> **Extract**:
____
Friday, April 28, 2006


Bleeding typical. A tumultuous week for our increasingly embattled government and I’m too busy with work demands and an imminent flat sale/house purchase to spend any time blogging.

The Prescott saga has to be the most disturbing story of all though. How. Could. Anyone? Never has the phrase “bulldog chewing a wasp” been more appropriate.


Tuesday, April 25, 2006

Bring back Paul Daniels

Good news: renowned illusionist David Blaine is due to embark upon a new whacky, world-record-beating stunt next week. He plans to spend a week ensconced in a water-filled container in New York.

Bad news: he will have access to oxygen. Story here.

There will also be an interactive element where bystanders can ask him questions during his ordeal. Just think what fascinating insights that will give us:

Specator 1:
How is it, David?

Wet and cold.

Spectator 2:
How is it, David?

Wet and cold.

(And so on.)

One question: Why?

Monday, April 24, 2006

Two peas in a pod

An interesting story in The Times today about The Nazi Formerly Known As David Myatt. The founder of the British National Socialist Movement, Myatt is the alleged author of a fascist terrorist booklet and was once leader of the far-right, Hitler-worshipping troglodytes known as Combat 18. Myatt is also said to have been an "inspirational" figure to David Copeland, perpetrator of the horrific Soho nail bombings in 1999.

So why was this man in the news today? Well, he’s converted to Islam. An extreme form of Islam in fact. The jihadist, kafir-slaughtering variety to be precise.

My first reaction to this story was to think that this was very strange, almost surreal. But not for long. After reading the article in full I soon remembered that, actually, this isn’t at all surprising because there aren’t many tangible differences between the philosophies (for want of a better word) of Islamic extremists and Nazis. They're called Islamofascists for a reason, after all.
____
> **Data excerpts**:
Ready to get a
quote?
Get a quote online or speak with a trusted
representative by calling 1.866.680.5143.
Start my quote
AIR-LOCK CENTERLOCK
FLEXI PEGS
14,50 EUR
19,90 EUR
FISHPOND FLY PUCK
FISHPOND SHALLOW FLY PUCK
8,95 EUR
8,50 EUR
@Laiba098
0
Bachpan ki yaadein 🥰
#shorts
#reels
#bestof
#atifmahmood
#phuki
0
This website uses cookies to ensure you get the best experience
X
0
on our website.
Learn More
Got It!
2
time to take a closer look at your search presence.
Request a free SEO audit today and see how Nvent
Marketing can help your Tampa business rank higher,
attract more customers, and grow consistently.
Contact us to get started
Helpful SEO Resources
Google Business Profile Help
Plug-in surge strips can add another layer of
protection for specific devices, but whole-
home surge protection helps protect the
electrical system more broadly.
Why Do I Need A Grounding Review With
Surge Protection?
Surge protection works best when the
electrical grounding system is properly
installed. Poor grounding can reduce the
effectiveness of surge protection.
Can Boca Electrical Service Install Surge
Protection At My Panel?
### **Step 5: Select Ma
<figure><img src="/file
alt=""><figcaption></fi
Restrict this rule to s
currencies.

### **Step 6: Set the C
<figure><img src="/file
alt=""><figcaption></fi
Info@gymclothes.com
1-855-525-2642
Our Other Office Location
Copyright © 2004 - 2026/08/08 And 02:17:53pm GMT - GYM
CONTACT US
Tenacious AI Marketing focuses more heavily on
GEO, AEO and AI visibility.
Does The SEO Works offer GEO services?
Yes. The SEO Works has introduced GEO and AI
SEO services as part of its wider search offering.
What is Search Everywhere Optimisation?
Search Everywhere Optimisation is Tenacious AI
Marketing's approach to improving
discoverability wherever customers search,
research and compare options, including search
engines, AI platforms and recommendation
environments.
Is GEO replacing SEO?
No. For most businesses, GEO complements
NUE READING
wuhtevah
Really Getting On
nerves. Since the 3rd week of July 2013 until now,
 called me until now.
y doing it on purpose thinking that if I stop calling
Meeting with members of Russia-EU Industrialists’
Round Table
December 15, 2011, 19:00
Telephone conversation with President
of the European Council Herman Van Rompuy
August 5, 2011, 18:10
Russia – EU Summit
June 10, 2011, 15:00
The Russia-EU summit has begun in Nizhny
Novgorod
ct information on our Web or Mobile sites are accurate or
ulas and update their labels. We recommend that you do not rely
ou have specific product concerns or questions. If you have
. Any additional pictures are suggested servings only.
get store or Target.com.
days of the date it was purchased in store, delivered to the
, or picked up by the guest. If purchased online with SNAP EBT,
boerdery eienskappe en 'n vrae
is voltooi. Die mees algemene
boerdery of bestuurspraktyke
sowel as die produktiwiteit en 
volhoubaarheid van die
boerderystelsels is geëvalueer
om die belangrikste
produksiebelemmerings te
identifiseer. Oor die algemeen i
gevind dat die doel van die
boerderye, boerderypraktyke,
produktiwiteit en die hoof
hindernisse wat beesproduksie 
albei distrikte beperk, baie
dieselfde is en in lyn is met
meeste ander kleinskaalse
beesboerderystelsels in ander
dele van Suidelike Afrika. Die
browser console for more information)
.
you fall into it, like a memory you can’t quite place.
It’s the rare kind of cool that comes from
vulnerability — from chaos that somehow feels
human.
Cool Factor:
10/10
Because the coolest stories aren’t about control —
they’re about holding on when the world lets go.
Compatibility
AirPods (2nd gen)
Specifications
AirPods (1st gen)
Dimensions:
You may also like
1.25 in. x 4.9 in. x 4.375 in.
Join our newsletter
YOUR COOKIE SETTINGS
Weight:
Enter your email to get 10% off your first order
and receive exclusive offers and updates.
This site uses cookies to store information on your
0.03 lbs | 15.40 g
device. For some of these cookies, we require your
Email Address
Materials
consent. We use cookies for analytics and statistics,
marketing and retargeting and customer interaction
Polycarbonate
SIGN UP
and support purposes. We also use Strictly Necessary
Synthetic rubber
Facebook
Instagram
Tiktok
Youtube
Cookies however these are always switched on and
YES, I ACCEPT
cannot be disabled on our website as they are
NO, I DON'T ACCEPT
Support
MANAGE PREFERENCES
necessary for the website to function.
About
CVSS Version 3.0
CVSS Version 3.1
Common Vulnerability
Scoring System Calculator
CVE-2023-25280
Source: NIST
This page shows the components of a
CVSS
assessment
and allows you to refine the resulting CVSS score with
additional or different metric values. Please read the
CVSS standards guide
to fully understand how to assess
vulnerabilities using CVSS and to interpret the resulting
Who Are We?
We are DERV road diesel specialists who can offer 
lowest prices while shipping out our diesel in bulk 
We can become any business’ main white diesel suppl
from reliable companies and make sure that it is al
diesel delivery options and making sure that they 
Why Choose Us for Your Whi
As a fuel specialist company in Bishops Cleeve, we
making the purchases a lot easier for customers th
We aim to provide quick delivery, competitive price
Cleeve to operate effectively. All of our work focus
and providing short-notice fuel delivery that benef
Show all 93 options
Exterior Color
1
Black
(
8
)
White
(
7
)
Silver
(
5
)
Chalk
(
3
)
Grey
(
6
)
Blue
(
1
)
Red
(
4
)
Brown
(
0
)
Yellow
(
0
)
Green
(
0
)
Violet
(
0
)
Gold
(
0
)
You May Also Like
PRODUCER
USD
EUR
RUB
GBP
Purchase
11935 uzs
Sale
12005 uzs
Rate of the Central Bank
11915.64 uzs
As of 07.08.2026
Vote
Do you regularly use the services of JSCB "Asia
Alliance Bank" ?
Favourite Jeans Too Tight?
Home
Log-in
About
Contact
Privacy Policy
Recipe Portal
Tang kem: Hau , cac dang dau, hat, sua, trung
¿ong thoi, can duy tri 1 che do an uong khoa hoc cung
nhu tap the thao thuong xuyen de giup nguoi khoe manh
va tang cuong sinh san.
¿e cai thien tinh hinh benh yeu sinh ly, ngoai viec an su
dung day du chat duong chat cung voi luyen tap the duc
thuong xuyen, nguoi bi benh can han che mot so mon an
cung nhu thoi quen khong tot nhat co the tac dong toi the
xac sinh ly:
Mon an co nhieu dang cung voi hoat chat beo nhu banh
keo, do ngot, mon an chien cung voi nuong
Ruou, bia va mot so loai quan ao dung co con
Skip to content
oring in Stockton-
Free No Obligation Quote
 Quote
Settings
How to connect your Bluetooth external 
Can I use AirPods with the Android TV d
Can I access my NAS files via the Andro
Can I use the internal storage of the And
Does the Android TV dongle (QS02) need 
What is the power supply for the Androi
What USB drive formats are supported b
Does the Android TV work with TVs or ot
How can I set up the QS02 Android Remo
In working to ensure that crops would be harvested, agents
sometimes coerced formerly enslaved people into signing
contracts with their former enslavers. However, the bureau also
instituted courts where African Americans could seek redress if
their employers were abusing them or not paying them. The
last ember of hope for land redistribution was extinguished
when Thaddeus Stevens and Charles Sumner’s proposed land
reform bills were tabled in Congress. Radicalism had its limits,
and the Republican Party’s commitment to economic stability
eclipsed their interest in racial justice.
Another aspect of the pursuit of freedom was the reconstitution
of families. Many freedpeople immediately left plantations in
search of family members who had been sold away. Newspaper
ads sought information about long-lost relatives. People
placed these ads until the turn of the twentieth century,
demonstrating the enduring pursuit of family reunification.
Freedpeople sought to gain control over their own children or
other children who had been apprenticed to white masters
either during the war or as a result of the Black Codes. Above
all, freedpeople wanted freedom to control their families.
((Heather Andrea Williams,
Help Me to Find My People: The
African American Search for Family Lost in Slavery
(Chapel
____
> **Task**:
Copy out the April 2006 blog entries above in full, without changing a single character.

> **Answer to the exercise**:
Friday, April 28, 2006


Bleeding typical. A tumultuous week for our increasingly embattled government and I’m too busy with work demands and an imminent flat sale/house purchase to spend any time blogging.

The Prescott saga has to be the most disturbing story of all though. How. Could. Anyone? Never has the phrase “bulldog chewing a wasp” been more appropriate.


Tuesday, April 25, 2006

Bring back Paul Daniels

Good news: renowned illusionist David Blaine is due to embark upon a new whacky, world-record-beating stunt next week. He plans to spend a week ensconced in a water-filled container in New York.

Bad news: he will have access to oxygen. Story here.

There will also be an interactive element where bystanders can ask him questions during his ordeal. Just think what fascinating insights that will give us:

Specator 1:
How is it, David?

Wet and cold.

Spectator 2:
How is it, David?

Wet and cold.

(And so on.)

One question: Why?

Monday, April 24, 2006

Two peas in a pod

An interesting story in The Times today about The Nazi Formerly Known As David Myatt. The founder of the British National Socialist Movement, Myatt is the alleged author of a fascist terrorist booklet and was once leader of the far-right, Hitler-worshipping troglodytes known as Combat 18. Myatt is also said to have been an "inspirational" figure to David Copeland, perpetrator of the horrific Soho nail bombings in 1999.

So why was this man in the news today? Well, he’s converted to Islam. An extreme form of Islam in fact. The jihadist, kafir-slaughtering variety to be precise.

My first reaction to this story was to think that this was very strange, almost surreal. But not for long. After reading the article in full I soon remembered that, actually, this isn’t at all surprising because there aren’t many tangible differences between the philosophies (for want of a better word) of Islamic extremists and Nazis. They're called Islamofascists for a reason, after all.